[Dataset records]
....
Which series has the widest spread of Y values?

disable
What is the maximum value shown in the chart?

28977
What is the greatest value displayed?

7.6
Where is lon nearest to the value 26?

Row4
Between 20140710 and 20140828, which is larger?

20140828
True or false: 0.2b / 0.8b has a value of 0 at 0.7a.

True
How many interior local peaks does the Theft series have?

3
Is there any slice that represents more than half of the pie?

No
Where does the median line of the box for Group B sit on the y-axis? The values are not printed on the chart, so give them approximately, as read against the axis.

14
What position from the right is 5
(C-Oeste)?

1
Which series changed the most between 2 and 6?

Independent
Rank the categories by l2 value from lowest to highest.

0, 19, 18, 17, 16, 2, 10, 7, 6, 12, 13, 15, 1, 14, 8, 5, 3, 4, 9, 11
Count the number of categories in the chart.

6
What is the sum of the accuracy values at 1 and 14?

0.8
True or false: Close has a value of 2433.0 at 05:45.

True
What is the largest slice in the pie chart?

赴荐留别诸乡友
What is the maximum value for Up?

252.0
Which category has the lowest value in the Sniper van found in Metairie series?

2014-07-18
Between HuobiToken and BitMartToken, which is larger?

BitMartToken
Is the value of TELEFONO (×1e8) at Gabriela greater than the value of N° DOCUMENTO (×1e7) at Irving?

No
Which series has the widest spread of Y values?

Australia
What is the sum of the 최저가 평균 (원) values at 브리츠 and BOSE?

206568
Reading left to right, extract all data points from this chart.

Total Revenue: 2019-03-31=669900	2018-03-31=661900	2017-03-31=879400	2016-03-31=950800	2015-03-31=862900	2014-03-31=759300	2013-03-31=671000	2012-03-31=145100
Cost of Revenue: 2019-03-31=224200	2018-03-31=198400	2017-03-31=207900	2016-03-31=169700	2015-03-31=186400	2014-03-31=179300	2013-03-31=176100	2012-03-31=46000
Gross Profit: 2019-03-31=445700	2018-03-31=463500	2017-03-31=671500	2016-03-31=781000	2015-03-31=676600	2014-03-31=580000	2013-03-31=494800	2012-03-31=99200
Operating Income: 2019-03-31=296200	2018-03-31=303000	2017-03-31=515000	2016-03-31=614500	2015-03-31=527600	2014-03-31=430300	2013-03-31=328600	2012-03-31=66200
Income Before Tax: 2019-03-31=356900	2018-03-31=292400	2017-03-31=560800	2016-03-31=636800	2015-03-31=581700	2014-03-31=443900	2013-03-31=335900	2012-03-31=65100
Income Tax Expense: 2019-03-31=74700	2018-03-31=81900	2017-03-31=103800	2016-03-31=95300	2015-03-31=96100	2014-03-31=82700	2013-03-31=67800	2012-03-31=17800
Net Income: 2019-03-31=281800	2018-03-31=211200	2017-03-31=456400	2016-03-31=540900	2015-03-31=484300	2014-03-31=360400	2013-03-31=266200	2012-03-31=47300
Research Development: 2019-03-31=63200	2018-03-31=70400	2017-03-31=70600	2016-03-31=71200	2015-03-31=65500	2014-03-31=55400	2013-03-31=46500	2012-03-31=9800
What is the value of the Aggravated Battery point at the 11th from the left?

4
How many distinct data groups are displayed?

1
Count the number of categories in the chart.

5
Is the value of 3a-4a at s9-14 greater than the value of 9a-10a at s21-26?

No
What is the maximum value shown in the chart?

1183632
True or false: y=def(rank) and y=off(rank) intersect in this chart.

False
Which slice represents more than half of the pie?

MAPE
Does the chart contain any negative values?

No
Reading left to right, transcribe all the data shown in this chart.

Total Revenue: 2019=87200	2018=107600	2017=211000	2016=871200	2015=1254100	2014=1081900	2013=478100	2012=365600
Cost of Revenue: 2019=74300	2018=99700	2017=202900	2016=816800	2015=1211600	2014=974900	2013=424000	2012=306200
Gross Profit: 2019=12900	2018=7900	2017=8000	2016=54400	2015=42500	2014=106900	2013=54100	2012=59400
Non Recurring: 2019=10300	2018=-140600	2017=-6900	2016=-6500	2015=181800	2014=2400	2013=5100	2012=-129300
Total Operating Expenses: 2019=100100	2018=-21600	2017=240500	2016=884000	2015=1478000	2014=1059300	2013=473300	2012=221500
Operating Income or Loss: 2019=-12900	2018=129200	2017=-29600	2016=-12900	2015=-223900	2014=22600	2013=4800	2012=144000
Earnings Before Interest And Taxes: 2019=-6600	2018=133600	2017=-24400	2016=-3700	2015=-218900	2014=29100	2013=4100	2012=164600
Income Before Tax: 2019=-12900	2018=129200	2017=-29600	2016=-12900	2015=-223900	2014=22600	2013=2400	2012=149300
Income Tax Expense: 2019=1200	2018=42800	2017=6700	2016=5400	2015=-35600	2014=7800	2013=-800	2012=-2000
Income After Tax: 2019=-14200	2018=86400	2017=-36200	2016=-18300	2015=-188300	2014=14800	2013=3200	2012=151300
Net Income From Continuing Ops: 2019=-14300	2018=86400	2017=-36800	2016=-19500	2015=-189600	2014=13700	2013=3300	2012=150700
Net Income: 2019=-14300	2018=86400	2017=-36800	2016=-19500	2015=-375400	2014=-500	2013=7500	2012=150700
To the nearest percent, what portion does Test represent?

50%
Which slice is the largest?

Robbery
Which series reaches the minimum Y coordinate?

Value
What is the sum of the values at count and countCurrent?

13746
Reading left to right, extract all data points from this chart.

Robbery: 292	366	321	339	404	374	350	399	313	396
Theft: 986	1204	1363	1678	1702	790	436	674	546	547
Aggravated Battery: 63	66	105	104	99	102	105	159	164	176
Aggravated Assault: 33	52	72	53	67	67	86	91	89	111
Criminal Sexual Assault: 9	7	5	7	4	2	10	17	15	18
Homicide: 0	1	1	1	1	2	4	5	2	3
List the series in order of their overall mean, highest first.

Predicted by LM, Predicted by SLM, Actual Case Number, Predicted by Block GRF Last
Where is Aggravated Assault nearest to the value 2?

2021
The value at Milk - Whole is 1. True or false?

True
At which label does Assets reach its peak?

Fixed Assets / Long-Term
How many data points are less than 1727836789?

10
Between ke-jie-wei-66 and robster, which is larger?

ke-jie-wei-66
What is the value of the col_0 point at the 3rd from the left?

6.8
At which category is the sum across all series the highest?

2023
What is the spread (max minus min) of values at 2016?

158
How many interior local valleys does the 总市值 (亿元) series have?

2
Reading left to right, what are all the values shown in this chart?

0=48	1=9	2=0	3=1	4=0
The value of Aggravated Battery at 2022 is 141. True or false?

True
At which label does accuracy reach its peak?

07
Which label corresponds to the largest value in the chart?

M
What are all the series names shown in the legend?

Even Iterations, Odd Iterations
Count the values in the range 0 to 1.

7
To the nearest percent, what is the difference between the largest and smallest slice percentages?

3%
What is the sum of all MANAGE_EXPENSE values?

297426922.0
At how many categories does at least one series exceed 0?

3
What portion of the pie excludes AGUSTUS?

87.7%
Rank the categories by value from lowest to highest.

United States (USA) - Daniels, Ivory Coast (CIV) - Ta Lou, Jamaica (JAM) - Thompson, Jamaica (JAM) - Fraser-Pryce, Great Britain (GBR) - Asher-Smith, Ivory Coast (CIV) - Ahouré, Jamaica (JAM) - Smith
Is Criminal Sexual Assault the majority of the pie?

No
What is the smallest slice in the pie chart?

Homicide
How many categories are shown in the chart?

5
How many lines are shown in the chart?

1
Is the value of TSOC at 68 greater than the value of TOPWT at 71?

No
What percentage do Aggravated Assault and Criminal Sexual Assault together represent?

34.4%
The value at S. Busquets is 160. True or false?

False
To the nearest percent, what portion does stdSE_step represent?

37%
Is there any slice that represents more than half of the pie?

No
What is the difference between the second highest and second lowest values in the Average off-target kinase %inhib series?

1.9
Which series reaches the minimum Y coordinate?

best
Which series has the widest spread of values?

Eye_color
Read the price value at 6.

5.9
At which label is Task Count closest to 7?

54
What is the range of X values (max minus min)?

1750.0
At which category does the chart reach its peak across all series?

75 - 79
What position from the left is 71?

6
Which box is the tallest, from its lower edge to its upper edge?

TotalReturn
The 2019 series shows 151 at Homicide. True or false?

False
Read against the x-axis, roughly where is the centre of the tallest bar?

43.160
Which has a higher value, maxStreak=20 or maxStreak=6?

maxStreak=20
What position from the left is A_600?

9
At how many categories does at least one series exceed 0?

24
....
### DESCRIPTION OF THE TASK:
Count the lines in the records above that contain the string "True", treating case as significant. Give only the number.

### EXPECTED OUTPUT:
11